There’s also the feeling of a ticking clock, as Cole’s body slowly deteriorates with each successive trip. By now, he and Railly have identified the origin of the virus and destroyed a lab, but the future remains unchanged (well, sort of–in “The Red Forest,” Railly gets killed, creating an alternate, even-bleaker future, and Cole has to fix that, too). He’s been sent to locations all around the globe — North Korea, Russia, Haiti — in pursuit of the elusive, mysterious “Army of the 12 Monkeys.”  The tangled web of governmental conspiracies expands, and the primary villain (Tom Noonan, clearly having a great time as “The Pallid Man”) is now only a small piece of a larger plan. But the story plows ahead confidently, rarely stopping for breath; we still know precious little about the histories and inner lives of the characters, but we buy into their relationships through smaller, humanizing moments. The tandem of Cole and his best friend, Ramsey (an always-welcome Kirk Acevedo) is the show’s strength, and they have a brotherly, frequently witty (as “tough guys” go) repartee.

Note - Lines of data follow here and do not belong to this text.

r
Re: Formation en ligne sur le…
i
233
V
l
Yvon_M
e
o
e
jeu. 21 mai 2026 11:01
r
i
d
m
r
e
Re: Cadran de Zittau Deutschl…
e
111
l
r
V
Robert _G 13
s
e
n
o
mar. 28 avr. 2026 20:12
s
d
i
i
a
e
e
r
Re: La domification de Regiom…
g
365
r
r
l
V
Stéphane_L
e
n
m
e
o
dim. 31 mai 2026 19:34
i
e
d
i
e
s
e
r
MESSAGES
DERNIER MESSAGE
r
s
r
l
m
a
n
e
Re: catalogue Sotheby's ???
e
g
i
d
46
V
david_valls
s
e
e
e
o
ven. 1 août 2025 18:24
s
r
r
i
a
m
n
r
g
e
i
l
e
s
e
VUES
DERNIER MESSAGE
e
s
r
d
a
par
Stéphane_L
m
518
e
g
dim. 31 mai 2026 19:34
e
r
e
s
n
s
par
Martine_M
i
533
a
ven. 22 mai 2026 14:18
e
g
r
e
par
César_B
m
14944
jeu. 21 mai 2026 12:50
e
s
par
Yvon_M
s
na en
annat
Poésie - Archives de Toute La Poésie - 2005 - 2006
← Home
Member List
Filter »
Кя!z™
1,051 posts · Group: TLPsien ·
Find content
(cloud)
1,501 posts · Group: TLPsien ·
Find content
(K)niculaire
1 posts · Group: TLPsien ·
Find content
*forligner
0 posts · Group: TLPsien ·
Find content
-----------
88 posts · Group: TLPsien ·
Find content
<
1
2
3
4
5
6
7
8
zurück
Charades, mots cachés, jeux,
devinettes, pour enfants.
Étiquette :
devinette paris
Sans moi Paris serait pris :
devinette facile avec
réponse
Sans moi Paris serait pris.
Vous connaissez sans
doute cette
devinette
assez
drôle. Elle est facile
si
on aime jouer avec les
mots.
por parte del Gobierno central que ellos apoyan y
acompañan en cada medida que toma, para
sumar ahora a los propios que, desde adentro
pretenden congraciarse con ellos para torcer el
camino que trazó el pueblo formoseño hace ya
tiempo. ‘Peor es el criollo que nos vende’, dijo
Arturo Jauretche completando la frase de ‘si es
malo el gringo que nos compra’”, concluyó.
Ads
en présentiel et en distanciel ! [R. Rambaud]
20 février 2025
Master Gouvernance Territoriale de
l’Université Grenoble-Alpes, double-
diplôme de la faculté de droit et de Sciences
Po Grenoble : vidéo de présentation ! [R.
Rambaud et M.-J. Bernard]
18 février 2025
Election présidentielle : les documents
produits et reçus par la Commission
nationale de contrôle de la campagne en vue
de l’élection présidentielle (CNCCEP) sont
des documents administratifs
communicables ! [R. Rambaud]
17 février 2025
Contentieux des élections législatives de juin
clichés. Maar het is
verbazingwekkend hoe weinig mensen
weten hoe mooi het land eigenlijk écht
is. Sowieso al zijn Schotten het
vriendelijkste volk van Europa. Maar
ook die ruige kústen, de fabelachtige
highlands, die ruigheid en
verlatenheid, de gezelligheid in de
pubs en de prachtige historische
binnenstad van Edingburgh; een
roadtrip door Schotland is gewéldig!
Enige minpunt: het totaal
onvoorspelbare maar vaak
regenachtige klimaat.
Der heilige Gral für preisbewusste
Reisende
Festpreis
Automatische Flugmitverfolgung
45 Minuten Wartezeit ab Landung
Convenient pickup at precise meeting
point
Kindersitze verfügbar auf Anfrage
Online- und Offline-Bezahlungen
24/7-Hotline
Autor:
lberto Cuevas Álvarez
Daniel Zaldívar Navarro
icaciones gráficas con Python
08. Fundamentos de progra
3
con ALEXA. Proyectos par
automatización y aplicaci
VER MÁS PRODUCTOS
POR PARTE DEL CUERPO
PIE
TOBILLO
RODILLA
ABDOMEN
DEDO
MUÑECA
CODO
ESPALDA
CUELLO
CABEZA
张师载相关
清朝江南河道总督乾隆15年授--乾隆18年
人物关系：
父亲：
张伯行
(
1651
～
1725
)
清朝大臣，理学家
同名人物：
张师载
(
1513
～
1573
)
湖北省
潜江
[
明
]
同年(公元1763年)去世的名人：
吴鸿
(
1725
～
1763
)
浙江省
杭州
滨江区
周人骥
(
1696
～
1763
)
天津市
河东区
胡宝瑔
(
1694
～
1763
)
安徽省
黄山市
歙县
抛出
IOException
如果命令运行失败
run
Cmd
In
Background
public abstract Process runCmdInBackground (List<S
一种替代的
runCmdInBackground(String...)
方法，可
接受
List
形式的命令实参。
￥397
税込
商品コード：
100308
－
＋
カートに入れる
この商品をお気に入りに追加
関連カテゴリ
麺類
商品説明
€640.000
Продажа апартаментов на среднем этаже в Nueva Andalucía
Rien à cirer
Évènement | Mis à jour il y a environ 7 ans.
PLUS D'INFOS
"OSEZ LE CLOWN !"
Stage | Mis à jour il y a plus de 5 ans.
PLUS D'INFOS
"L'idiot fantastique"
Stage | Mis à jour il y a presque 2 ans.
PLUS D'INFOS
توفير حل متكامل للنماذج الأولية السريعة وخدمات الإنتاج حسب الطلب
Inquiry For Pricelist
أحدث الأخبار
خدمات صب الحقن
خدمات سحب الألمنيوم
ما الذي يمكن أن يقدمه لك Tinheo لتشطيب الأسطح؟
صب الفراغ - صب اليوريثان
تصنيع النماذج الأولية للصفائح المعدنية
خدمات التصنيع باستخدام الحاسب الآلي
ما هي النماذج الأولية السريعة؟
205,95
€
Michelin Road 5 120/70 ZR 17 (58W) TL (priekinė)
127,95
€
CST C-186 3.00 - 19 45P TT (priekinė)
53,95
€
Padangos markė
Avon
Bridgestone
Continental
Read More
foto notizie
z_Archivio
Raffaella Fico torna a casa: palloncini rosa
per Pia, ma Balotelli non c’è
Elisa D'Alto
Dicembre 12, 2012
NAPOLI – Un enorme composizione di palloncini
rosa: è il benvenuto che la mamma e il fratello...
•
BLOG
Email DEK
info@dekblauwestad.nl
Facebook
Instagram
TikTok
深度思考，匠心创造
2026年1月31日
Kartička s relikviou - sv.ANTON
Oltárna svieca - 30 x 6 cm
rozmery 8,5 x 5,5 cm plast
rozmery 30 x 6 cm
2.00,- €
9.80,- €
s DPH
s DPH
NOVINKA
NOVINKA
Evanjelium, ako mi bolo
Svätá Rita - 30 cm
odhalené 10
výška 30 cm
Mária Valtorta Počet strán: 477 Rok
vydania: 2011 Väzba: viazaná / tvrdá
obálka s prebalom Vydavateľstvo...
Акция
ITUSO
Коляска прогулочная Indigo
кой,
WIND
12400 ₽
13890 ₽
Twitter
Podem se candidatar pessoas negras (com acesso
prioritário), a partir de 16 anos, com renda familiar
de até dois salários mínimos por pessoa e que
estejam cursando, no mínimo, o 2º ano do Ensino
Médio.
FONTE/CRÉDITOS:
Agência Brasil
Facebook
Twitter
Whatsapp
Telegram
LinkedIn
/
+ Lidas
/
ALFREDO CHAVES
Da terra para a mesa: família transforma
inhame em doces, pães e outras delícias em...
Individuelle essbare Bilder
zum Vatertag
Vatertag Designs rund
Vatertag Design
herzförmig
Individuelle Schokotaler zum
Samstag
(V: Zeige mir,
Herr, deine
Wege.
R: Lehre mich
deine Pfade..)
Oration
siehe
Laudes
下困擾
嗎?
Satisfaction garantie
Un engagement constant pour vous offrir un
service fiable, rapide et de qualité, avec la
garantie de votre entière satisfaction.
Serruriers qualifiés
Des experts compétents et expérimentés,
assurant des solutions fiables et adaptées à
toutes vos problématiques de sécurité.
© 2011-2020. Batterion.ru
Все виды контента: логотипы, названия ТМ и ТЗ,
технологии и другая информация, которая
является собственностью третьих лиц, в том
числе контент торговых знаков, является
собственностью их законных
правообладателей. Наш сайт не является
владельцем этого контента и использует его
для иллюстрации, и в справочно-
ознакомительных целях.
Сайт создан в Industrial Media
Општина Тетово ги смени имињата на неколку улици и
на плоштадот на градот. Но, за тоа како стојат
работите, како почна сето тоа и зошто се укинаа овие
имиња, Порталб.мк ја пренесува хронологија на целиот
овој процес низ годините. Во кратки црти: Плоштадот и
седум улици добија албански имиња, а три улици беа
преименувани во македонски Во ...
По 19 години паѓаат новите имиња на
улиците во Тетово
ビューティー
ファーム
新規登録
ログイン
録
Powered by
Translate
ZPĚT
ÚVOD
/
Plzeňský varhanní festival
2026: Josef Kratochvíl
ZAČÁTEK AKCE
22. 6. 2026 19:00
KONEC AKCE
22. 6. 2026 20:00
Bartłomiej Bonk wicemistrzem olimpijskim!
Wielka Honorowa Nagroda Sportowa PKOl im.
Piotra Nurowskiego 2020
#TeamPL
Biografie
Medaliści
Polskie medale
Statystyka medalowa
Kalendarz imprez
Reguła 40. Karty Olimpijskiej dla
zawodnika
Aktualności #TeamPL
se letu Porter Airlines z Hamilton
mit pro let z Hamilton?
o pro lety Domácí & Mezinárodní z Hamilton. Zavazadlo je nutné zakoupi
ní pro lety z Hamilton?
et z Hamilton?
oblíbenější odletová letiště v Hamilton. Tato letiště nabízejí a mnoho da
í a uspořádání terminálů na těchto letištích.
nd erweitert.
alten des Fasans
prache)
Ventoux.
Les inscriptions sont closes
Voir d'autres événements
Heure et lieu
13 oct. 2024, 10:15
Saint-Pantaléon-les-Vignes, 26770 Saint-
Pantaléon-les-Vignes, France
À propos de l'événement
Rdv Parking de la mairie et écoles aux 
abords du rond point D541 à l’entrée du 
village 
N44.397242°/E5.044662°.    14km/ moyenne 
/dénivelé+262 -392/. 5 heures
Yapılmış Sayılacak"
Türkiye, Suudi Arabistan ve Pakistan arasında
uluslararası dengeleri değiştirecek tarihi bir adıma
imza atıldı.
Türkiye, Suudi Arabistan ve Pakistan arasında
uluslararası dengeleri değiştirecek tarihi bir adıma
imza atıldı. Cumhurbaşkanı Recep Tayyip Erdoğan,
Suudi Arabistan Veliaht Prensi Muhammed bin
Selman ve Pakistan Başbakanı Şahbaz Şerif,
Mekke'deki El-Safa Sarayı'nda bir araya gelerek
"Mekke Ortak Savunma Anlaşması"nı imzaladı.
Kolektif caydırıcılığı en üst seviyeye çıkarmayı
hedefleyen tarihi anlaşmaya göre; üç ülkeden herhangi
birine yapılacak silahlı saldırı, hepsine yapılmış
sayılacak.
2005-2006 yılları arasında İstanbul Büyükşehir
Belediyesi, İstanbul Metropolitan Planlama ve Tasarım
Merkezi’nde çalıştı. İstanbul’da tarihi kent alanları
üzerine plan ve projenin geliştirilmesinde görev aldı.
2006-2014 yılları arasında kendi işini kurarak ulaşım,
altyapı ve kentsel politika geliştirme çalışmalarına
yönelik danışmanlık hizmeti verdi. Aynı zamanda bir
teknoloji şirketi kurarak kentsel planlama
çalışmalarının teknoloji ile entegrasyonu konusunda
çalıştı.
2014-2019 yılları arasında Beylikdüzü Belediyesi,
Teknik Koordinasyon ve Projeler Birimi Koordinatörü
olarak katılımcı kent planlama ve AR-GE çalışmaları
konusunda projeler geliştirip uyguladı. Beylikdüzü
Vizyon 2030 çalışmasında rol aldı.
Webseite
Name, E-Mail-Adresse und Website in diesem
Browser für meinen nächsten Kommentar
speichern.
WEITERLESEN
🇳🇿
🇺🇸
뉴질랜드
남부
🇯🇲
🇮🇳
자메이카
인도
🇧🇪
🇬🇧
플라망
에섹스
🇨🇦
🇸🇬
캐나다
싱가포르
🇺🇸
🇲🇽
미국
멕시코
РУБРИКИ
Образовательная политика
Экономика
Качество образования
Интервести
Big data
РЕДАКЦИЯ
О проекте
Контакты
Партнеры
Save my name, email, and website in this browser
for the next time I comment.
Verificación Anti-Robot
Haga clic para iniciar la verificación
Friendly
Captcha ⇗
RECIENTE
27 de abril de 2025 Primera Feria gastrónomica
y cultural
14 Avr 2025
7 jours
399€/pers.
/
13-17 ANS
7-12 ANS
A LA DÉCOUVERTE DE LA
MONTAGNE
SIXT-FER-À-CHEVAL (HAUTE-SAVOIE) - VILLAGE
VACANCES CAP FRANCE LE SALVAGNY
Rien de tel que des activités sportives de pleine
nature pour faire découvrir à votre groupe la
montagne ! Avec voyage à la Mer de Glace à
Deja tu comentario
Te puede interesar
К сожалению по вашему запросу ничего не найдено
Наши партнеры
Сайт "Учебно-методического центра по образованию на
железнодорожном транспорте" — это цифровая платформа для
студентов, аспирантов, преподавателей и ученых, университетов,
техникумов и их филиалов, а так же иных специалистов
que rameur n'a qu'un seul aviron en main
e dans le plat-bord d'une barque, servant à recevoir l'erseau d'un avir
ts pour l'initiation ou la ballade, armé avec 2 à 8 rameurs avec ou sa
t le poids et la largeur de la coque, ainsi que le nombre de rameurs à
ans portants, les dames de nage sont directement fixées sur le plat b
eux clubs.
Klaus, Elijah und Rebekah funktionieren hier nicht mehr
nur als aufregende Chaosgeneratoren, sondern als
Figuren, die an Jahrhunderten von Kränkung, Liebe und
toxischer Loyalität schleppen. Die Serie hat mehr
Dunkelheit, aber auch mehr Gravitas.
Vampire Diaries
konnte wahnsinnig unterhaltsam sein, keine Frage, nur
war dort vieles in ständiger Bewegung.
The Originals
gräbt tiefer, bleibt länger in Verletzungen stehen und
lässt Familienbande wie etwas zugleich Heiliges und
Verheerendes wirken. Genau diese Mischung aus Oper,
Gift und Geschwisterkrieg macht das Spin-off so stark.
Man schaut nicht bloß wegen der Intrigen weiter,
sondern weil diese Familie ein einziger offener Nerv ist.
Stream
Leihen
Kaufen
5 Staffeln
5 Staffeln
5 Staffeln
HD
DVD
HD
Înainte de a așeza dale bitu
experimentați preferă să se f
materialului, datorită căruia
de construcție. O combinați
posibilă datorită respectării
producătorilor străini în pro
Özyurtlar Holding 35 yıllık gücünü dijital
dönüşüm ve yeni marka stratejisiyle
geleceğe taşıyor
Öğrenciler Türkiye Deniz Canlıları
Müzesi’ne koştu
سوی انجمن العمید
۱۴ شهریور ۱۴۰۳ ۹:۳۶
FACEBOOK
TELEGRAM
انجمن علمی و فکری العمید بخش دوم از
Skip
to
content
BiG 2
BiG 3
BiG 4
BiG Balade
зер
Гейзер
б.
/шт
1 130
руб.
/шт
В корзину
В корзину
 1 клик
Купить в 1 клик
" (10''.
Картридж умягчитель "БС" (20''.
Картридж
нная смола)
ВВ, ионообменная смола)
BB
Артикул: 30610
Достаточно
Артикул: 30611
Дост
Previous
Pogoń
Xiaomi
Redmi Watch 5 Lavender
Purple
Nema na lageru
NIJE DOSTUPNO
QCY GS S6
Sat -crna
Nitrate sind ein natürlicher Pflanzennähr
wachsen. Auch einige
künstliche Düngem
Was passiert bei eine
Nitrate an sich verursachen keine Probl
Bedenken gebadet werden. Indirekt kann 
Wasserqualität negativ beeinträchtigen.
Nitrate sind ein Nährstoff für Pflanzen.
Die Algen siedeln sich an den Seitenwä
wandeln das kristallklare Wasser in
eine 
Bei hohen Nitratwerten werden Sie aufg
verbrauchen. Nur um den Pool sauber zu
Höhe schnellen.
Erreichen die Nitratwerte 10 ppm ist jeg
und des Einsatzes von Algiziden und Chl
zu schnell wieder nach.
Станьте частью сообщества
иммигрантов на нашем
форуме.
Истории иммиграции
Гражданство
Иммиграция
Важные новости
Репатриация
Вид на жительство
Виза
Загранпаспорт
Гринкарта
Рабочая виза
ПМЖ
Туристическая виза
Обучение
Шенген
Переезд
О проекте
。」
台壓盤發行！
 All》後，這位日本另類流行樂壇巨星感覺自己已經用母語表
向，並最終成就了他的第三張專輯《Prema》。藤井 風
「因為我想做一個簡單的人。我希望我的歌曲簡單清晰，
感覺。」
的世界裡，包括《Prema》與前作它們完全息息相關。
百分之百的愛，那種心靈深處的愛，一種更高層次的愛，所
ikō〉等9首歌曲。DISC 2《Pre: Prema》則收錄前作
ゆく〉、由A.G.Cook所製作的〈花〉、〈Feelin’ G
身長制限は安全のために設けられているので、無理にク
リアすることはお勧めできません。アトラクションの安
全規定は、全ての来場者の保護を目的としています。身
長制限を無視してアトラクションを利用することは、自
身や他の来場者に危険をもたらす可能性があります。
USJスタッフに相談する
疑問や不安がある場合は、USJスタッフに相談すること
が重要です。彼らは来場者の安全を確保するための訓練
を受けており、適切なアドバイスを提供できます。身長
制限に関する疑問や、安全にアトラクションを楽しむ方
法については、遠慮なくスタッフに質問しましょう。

The performances are largely good (even Emily Hampshire, in a gender-swapped update of the Brad Pitt role from the film, is unnerving), though Schull as Cassandra falls into the “too pretty to be a scientist” trap that plagues (heh) Syfy and its ilk. The effects are solid; the production design is interesting, while not very detailed. The show struggles with action sequences, telegraphing its surprises and using frenetic editing to paper over dodgy choreography and stunt work. Big guest stars, like Zeljko Ivanek and The Wire‘s Robert Wisdom, feel wasted. Some of the story decisions are transparent attempts at wheel-spinning, even if they occasionally lead to some cool moments: “Atari,” which took a detour as a gang of scavengers raided Cole and Jones’s facility, is actually one of the better episodes the show has done, and had no bearing on the actual plot. But, despite the flaws, I’m genuinely attached to these characters, which is everything.

For being something nobody wanted, 12 Monkeys has become something I look forward to on Friday nights: solid, Grade-B entertainment. It’s not a mindless retread of Gilliam’s film — it’s its own thing. Good effort, Syfy. Let’s keep it going.